= Your instructions =
The material must be copied out exactly, line for line.

══ Task data ══

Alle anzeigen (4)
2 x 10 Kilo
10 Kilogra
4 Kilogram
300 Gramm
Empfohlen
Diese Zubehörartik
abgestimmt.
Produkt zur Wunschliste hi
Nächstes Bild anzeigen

═══

= Solution to this problem =
Alle anzeigen (4)
2 x 10 Kilo
10 Kilogra
4 Kilogram
300 Gramm
Empfohlen
Diese Zubehörartik
abgestimmt.
Produkt zur Wunschliste hi
Nächstes Bild anzeigen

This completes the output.